** Opening SUPPLIED RECORDS block **

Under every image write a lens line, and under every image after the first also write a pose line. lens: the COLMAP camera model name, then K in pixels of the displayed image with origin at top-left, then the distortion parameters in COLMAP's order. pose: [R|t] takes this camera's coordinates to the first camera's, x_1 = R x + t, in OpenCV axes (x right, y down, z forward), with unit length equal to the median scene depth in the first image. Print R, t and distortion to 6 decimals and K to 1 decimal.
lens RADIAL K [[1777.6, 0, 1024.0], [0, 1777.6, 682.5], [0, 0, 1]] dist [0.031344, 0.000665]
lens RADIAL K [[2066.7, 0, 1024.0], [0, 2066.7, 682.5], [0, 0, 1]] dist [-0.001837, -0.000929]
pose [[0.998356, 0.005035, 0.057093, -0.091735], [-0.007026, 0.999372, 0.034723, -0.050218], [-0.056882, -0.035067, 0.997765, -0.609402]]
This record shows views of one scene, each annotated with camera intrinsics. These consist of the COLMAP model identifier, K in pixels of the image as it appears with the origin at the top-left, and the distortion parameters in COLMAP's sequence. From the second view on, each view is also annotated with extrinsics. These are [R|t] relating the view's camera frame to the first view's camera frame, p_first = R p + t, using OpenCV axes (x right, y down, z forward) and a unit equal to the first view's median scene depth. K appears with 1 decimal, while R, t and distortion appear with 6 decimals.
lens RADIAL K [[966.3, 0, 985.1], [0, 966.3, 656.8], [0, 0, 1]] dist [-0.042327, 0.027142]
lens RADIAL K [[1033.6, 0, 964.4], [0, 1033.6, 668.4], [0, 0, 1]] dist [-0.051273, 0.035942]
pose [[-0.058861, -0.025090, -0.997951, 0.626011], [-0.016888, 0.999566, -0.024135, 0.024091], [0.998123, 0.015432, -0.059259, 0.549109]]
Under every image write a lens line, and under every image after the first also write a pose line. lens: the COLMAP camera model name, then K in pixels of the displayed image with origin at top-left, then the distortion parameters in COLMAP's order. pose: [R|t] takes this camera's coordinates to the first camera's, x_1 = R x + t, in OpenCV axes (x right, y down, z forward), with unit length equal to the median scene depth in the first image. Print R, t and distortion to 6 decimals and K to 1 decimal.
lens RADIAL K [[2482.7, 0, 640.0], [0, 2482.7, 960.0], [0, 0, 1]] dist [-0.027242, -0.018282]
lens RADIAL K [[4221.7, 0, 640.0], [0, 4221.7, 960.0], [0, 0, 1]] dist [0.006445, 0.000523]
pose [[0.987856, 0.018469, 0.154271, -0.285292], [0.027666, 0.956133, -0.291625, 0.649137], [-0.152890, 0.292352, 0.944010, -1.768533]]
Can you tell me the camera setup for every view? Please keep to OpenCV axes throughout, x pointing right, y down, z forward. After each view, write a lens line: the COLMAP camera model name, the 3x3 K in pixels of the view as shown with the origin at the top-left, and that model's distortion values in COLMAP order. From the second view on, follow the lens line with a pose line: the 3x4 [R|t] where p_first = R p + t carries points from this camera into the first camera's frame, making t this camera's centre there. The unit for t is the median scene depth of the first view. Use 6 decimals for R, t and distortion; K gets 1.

** Closing SUPPLIED RECORDS block **

** TASK DESCRIPTION **
Your answer must be every record above, retyped exactly.

** COMPLETED EXERCISE **
Under every image write a lens line, and under every image after the first also write a pose line. lens: the COLMAP camera model name, then K in pixels of the displayed image with origin at top-left, then the distortion parameters in COLMAP's order. pose: [R|t] takes this camera's coordinates to the first camera's, x_1 = R x + t, in OpenCV axes (x right, y down, z forward), with unit length equal to the median scene depth in the first image. Print R, t and distortion to 6 decimals and K to 1 decimal.
lens RADIAL K [[1777.6, 0, 1024.0], [0, 1777.6, 682.5], [0, 0, 1]] dist [0.031344, 0.000665]
lens RADIAL K [[2066.7, 0, 1024.0], [0, 2066.7, 682.5], [0, 0, 1]] dist [-0.001837, -0.000929]
pose [[0.998356, 0.005035, 0.057093, -0.091735], [-0.007026, 0.999372, 0.034723, -0.050218], [-0.056882, -0.035067, 0.997765, -0.609402]]
This record shows views of one scene, each annotated with camera intrinsics. These consist of the COLMAP model identifier, K in pixels of the image as it appears with the origin at the top-left, and the distortion parameters in COLMAP's sequence. From the second view on, each view is also annotated with extrinsics. These are [R|t] relating the view's camera frame to the first view's camera frame, p_first = R p + t, using OpenCV axes (x right, y down, z forward) and a unit equal to the first view's median scene depth. K appears with 1 decimal, while R, t and distortion appear with 6 decimals.
lens RADIAL K [[966.3, 0, 985.1], [0, 966.3, 656.8], [0, 0, 1]] dist [-0.042327, 0.027142]
lens RADIAL K [[1033.6, 0, 964.4], [0, 1033.6, 668.4], [0, 0, 1]] dist [-0.051273, 0.035942]
pose [[-0.058861, -0.025090, -0.997951, 0.626011], [-0.016888, 0.999566, -0.024135, 0.024091], [0.998123, 0.015432, -0.059259, 0.549109]]
Under every image write a lens line, and under every image after the first also write a pose line. lens: the COLMAP camera model name, then K in pixels of the displayed image with origin at top-left, then the distortion parameters in COLMAP's order. pose: [R|t] takes this camera's coordinates to the first camera's, x_1 = R x + t, in OpenCV axes (x right, y down, z forward), with unit length equal to the median scene depth in the first image. Print R, t and distortion to 6 decimals and K to 1 decimal.
lens RADIAL K [[2482.7, 0, 640.0], [0, 2482.7, 960.0], [0, 0, 1]] dist [-0.027242, -0.018282]
lens RADIAL K [[4221.7, 0, 640.0], [0, 4221.7, 960.0], [0, 0, 1]] dist [0.006445, 0.000523]
pose [[0.987856, 0.018469, 0.154271, -0.285292], [0.027666, 0.956133, -0.291625, 0.649137], [-0.152890, 0.292352, 0.944010, -1.768533]]
Can you tell me the camera setup for every view? Please keep to OpenCV axes throughout, x pointing right, y down, z forward. After each view, write a lens line: the COLMAP camera model name, the 3x3 K in pixels of the view as shown with the origin at the top-left, and that model's distortion values in COLMAP order. From the second view on, follow the lens line with a pose line: the 3x4 [R|t] where p_first = R p + t carries points from this camera into the first camera's frame, making t this camera's centre there. The unit for t is the median scene depth of the first view. Use 6 decimals for R, t and distortion; K gets 1.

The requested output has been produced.